We see that purpose in the great Ethiopian marathoner Abebe Bikila, who repeats his gold from Rome in ’60—this time with shoes (Pumas, to be exact)—with implacable resolve. A Russian shot putter seems to suffer from obsessive-compulsive disorder as he prepares to throw—feverishly shifting the shot, touching himself, and oddly folding the competition number on his jersey. Facing intense home-field pressure, a female Japanese hurdler places a lemon on her lane marker. Why? There’s thankfully little narration in Olympiad to explain such things.

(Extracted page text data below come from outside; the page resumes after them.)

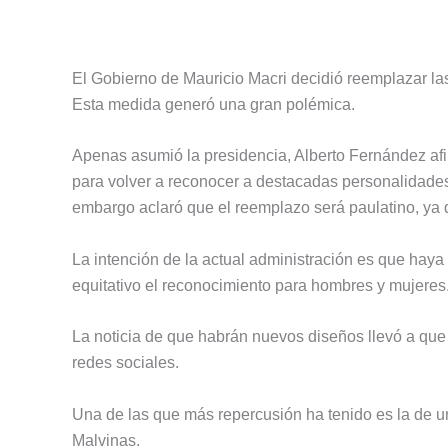
El Gobierno de Mauricio Macri decidió reemplazar la
Esta medida generó una gran polémica.
Apenas asumió la presidencia, Alberto Fernández afi
para volver a reconocer a destacadas personalidades d
embargo aclaró que el reemplazo será paulatino, ya 
La intención de la actual administración es que haya 
equitativo el reconocimiento para hombres y mujeres
La noticia de que habrán nuevos diseños llevó a que
redes sociales.
Una de las que más repercusión ha tenido es la de un
Malvinas.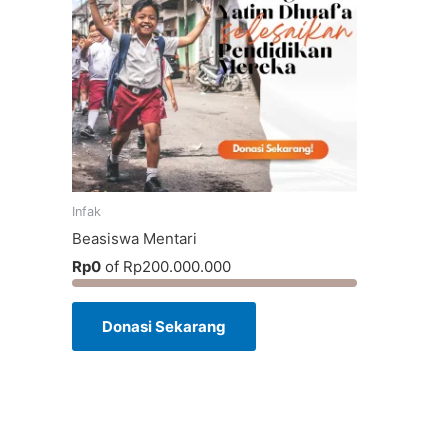
Infak
Beasiswa Mentari
Rp0
of
Rp200.000.000
Donasi Sekarang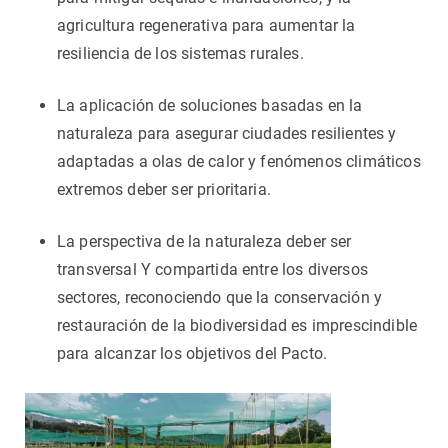
agricultura regenerativa para aumentar la
resiliencia de los sistemas rurales.
La aplicación de soluciones basadas en la
naturaleza para asegurar ciudades resilientes y
adaptadas a olas de calor y fenómenos climáticos
extremos deber ser prioritaria.
La perspectiva de la naturaleza deber ser
transversal Y compartida entre los diversos
sectores, reconociendo que la conservación y
restauración de la biodiversidad es imprescindible
para alcanzar los objetivos del Pacto.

In his impressionistic montage approach, Ichikawa skips over most of the Games’ big moments. His cameras often scan the crowd for cutaway shots of faces concerned, indifferent, and downright bored—as the athletes, between events, are often also revealed to be.


What else is in this week’s DVD grab bag? There’s video-game-based crap like Resident Evil (July 30); West Side Story wanna-be crap like Deuces Wild (Aug. 6); and a two-pack bargain set of Swingers and Made (July 23) for Vince Vaughn fans. Aug. 6 also greets the fine, frenetic, and oddly poignant ’70s skateboard documentary Dogtown and Z-Boys; the businesswoman bitch-fest The Business of Strangers (with an excellent Stockard Channing); Ethan Hawke’s ill-advised DV vanity project Chelsea Walls; the dumb-cop spoof Super Troopers; and Lord of the Rings Part I (the “special extended edition” of which arrives Nov. 12), with a 10-minute preview of Part II among many extras on two discs.